▸ REQUIRED ACTIONS:
• 1. List every point on the calendar (month, day, season or holiday) that the essay about starting the year over mentions.
• 2. Answer these questions about the essay on starting the year over:
(a) Whose words have been on the writer's mind since September?
(b) How many catalogs does the essay say have been hoarded all year, and from which store?
(c) How many things does the writer want the reader to know?
• 3. Carry the essay on starting the year over forward from its last sentence.

▸ TEXT BLOCK:
■ ■ ■ ■ ■
And yet, every year, here we are, convinced we can wipe it all off and start over from some beginning that never existed. On a day in the middle of winter where nothing grows and everything feels a buried sort of stuck.
Zora Neale Hurston’s words, “There are years that ask questions and years that answer,” has been constant on my mind since September. Mostly because September is when the year starts again for me, and in the space of these months everything has tumbled into what seems like either a great many questions or a few definitive answers. And the fact that I can’t tell which feels troubling and leans me toward questions. But trouble itself is sometimes an answer, and now we’re back to the beginning, except we’re at January, and how sure is anyone of when the year starts new?
What we seem drawn to, with this slate business, is this idea of spontaneous hope. That something wonderful could happen if we clear enough junk off the table to display it.* That at some point, the clutter in the kitchen is just too much, and you have to decide that this is the day you are sick of your own bullshit, and no one is going to read those nine Crate + Barrel catalogs you’ve been hoarding all year. That now, with a smooth counter and a silent mind, you can sit at the table and wait for something truly fabulous to happen.
And here is where I would like you to know two things.
1. You can clean the counter off anytime you want. Maybe it’s the New Year, maybe it’s a random Tuesday, maybe it’s September. You will get sick of the clutter and it’s a good thing, too. Wipe the slate mostly clean, but not because someone told you to, or because this is a thing that people do. Do it because you feel charged to make space.
■ ■ ■ ■ ■
▸ DATASET EXTRACT:
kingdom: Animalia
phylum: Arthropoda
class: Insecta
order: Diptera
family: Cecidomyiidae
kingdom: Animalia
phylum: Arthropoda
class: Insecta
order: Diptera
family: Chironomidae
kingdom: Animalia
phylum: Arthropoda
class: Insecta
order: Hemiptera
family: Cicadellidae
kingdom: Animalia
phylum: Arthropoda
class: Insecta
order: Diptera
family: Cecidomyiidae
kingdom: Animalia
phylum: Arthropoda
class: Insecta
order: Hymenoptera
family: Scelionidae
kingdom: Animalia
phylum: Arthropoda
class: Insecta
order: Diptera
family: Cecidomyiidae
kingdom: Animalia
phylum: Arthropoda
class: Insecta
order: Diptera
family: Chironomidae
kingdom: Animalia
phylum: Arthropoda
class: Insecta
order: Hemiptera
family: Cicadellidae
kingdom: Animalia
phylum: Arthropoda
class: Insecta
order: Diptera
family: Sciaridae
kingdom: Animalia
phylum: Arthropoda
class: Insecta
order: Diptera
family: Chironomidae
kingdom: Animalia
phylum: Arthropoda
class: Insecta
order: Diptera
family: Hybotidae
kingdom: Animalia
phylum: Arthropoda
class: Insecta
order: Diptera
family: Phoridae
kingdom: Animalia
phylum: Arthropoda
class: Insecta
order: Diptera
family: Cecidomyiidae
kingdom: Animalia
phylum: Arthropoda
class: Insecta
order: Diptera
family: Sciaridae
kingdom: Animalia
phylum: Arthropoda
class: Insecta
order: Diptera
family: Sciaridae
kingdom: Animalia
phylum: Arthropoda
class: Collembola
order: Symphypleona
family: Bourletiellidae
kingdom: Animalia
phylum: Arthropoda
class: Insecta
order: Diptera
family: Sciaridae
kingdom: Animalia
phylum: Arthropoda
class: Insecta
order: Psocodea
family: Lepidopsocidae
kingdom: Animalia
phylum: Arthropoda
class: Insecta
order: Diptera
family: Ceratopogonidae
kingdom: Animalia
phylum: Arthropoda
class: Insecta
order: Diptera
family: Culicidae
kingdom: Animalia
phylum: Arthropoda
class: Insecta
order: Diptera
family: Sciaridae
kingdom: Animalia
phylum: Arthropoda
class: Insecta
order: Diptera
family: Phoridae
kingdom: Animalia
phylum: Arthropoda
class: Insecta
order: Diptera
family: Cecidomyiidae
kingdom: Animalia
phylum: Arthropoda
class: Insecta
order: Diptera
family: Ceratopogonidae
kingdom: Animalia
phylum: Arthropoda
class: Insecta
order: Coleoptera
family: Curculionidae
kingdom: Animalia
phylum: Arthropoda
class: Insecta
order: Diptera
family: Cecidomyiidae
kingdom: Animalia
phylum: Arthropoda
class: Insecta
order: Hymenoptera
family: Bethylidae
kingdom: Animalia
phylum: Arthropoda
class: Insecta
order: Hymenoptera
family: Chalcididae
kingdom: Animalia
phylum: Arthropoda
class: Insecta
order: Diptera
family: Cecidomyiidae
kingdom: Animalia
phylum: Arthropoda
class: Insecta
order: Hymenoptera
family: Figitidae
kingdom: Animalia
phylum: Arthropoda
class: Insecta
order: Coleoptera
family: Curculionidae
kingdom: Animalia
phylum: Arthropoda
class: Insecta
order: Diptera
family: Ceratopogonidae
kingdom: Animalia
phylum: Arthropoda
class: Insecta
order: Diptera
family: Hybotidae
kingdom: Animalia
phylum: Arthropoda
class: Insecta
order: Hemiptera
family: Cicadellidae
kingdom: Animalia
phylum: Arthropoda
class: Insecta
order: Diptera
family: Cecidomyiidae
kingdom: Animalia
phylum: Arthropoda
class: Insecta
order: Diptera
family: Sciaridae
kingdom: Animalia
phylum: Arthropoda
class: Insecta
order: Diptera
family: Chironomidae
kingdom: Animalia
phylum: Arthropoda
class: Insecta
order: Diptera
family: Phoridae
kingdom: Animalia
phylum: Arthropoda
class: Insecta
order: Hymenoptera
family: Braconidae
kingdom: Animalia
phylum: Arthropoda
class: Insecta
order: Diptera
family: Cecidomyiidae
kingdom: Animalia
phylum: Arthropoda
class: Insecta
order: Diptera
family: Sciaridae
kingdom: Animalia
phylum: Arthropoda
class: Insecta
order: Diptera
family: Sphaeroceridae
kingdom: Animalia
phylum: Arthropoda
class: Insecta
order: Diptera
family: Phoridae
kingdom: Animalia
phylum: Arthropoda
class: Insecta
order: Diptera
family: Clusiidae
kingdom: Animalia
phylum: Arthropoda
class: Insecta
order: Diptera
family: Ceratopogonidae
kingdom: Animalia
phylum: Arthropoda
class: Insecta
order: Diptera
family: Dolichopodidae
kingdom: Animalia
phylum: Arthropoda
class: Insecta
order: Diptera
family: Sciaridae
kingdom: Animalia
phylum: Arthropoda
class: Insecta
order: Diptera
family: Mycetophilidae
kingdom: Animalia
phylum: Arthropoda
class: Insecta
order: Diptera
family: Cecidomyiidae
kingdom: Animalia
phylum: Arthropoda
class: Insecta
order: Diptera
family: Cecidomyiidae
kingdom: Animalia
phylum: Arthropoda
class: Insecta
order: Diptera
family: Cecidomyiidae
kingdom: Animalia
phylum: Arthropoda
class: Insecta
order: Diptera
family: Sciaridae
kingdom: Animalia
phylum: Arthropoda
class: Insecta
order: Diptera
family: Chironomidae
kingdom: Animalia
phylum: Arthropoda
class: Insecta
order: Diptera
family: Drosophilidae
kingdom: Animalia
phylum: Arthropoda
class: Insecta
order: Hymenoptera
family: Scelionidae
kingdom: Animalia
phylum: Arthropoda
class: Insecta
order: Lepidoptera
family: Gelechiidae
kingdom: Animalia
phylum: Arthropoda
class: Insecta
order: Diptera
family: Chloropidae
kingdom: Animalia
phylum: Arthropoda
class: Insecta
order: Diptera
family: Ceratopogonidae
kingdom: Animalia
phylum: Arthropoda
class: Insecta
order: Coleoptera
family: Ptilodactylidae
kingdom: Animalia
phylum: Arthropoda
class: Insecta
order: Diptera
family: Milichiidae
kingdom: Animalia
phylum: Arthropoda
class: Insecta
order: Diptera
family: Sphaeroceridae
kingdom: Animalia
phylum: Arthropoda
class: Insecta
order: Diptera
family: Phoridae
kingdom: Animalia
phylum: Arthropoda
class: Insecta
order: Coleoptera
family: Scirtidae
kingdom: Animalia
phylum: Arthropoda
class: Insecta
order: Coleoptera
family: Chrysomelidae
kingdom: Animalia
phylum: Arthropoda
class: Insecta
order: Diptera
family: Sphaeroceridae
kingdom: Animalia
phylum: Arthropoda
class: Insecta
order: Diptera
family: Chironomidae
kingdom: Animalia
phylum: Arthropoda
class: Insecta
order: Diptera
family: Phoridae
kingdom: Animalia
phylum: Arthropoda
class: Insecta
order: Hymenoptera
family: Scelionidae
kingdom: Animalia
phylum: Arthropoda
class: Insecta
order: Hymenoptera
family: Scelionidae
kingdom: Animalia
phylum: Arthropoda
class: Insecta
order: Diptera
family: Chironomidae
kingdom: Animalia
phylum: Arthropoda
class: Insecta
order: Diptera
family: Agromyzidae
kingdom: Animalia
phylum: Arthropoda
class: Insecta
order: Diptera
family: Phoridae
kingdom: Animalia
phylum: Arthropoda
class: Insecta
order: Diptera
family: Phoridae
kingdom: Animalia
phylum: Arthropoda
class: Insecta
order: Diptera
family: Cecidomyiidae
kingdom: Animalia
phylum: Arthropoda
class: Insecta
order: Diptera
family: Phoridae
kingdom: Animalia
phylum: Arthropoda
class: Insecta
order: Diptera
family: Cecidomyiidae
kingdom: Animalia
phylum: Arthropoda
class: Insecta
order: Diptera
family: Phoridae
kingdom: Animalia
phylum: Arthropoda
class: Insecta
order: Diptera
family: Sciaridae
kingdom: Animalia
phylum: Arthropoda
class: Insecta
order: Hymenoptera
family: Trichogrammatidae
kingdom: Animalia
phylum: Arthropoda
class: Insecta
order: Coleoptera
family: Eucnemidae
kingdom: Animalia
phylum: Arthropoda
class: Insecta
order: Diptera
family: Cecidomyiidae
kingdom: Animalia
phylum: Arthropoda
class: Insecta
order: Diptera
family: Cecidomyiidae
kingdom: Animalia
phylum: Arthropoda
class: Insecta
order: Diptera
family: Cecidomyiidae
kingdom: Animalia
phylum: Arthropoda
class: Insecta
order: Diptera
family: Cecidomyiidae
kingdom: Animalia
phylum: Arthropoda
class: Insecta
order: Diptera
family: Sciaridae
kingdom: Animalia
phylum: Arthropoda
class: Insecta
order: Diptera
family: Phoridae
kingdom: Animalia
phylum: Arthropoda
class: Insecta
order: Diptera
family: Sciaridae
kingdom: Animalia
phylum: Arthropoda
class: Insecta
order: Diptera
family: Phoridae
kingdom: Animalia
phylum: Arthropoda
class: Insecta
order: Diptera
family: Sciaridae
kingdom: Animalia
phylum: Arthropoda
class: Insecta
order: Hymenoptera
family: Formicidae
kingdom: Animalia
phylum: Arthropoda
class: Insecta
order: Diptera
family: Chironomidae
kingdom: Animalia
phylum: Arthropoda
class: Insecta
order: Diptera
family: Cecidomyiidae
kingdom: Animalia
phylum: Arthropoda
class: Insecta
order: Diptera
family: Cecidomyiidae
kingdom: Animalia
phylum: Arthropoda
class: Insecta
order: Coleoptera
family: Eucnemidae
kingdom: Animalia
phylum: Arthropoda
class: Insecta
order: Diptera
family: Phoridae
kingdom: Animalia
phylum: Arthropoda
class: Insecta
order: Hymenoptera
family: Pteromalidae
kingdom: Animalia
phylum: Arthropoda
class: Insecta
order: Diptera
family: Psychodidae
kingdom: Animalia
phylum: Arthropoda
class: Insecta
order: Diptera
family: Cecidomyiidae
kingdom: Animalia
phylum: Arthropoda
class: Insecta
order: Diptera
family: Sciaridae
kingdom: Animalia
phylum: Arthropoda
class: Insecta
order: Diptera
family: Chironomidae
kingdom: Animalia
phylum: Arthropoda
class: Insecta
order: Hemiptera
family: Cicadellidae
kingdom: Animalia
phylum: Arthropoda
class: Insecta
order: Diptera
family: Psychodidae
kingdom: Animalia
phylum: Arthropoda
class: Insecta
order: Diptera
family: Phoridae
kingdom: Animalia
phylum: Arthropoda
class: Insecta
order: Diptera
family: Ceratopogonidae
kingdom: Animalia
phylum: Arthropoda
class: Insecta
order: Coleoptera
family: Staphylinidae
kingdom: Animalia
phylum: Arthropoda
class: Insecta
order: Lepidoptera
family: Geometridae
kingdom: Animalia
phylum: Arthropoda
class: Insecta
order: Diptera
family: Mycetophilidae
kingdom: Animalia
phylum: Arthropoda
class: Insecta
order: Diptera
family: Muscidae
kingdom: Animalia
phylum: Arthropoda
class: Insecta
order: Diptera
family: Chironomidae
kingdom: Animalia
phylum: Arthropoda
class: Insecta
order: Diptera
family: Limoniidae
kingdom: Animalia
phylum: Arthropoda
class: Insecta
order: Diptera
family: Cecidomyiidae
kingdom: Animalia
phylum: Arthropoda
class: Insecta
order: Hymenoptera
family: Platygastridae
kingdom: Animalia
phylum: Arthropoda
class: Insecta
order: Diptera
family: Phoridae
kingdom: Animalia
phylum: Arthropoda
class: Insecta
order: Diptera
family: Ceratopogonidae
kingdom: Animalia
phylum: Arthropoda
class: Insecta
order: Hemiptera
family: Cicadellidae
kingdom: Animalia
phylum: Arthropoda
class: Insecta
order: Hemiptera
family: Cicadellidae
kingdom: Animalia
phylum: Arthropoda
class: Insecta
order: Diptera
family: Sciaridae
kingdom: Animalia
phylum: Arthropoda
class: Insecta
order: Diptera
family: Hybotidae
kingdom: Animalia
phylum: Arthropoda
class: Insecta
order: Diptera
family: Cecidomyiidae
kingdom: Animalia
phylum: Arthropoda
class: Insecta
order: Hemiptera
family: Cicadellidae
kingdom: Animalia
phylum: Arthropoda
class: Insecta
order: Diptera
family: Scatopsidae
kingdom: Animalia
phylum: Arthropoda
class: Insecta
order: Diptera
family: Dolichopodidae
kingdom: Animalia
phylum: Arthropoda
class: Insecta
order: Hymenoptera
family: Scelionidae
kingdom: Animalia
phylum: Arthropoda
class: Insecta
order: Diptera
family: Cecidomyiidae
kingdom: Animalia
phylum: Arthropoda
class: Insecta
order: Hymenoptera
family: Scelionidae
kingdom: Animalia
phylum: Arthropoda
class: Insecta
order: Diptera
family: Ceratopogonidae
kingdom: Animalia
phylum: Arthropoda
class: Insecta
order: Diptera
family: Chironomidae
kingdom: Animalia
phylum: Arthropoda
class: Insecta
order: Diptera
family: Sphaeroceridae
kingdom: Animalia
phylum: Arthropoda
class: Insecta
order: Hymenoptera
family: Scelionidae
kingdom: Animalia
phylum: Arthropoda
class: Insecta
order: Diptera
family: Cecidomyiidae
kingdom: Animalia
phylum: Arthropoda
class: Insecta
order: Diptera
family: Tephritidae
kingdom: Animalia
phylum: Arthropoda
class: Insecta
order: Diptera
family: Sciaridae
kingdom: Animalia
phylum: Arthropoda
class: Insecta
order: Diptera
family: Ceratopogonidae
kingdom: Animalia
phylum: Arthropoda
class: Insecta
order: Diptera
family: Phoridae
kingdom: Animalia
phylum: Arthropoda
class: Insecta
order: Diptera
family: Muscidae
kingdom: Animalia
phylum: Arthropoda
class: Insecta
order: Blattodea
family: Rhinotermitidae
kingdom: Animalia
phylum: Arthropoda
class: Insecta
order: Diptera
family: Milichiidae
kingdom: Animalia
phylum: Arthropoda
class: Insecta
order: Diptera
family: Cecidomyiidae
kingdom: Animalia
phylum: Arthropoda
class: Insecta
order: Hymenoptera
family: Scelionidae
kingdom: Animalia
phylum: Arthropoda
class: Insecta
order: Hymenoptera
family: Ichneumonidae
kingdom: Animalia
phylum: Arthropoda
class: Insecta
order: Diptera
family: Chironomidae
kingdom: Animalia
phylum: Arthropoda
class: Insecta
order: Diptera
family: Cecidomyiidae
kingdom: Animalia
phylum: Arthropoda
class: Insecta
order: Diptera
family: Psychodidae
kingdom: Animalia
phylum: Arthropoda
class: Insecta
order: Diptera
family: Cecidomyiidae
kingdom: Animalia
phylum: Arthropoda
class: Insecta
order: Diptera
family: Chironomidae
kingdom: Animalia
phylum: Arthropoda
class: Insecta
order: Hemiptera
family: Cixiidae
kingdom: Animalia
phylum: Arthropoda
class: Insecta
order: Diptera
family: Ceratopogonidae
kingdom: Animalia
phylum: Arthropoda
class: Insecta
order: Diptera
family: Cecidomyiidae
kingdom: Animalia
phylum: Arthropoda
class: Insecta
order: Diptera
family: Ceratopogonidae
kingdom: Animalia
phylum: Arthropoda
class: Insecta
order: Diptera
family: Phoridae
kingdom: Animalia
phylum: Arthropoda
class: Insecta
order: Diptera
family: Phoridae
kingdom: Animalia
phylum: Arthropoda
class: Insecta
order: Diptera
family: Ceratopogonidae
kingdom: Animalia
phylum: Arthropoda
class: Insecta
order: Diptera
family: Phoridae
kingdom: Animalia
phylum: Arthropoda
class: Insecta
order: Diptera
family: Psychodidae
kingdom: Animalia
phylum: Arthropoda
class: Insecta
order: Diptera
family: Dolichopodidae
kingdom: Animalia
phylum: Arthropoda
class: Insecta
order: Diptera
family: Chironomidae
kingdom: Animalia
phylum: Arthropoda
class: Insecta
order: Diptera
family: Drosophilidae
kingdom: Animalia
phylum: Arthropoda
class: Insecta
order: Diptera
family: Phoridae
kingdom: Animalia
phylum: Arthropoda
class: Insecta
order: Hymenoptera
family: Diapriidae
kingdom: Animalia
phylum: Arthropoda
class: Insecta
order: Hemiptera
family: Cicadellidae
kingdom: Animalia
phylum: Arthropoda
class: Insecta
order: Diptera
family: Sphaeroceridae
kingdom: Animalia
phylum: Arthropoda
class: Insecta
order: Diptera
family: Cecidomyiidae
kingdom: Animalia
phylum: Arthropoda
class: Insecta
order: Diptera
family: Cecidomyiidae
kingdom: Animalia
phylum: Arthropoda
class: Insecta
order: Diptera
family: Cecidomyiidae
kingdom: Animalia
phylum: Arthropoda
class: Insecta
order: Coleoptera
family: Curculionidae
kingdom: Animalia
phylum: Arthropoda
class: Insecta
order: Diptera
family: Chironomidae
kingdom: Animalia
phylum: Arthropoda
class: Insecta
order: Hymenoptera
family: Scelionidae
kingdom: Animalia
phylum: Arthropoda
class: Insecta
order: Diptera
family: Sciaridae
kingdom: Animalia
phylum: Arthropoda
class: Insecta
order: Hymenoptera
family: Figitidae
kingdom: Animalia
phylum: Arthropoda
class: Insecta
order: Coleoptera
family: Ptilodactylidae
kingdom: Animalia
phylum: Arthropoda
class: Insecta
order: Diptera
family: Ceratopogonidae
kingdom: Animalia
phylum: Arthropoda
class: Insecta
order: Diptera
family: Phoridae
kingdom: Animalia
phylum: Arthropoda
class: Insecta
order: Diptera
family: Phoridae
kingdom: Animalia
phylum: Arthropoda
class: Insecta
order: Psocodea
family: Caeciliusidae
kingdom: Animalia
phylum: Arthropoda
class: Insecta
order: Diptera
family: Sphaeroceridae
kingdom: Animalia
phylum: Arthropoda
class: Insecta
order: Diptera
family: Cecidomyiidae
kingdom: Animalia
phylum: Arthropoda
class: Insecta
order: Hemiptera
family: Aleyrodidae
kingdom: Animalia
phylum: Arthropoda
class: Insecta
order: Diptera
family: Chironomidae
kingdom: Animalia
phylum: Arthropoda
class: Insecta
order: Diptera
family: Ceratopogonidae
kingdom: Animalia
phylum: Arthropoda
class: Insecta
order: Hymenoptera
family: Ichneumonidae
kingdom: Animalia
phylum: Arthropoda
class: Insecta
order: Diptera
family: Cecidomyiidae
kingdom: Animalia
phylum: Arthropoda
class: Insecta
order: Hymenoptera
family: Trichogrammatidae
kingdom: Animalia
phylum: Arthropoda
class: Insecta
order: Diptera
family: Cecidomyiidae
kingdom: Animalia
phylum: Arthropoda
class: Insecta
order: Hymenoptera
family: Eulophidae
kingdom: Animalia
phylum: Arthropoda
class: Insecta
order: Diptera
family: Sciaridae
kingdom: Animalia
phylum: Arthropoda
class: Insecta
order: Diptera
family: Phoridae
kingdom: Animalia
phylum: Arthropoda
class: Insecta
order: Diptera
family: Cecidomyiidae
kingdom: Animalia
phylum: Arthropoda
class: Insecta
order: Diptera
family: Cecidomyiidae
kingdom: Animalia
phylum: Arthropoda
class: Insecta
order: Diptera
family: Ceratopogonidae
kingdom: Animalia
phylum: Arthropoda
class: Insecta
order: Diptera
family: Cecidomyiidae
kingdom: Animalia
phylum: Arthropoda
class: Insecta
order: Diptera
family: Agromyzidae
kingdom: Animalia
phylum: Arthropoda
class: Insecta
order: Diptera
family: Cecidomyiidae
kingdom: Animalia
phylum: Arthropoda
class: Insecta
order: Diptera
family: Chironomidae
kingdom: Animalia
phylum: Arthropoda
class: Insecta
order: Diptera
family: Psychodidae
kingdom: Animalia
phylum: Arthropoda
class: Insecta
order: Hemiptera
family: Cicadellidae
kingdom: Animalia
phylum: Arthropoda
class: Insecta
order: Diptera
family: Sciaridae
■ ■ ■ ■ ■
▸ ANSWERS TO THE PROBLEMS:
• 1.
- The middle of winter
- September
- January
- The New Year
- A random Tuesday

• 2.
(a) Zora Neale Hurston's
(b) Nine, from Crate + Barrel
(c) Two

• 3.
2. The really wonderful thing can still be written on a dusty chalkboard. It might happen on a random Tuesday, or in September, or in the twilight hours between 2017 and 2108. No matter how clean you think you scrubbed everything down, what happens now is, and will always be, informed by what happened before.
The best part about New Year’s is not this recommitment to making ourselves better or setting goals or even the cathartic release of a year not meant to give us answers. The best part, at least for me, a few months into whatever kind of newness I have allowed myself, is a reminder to believe in this collective hope that the next moment might be something wonderful.
*There is also a purification aspect at work with resolutions in particular - that we are only deserving enough of the wonderful after some serious atonement - which is found in several religions and cultures, particularly toward the end or beginning of a calendar year.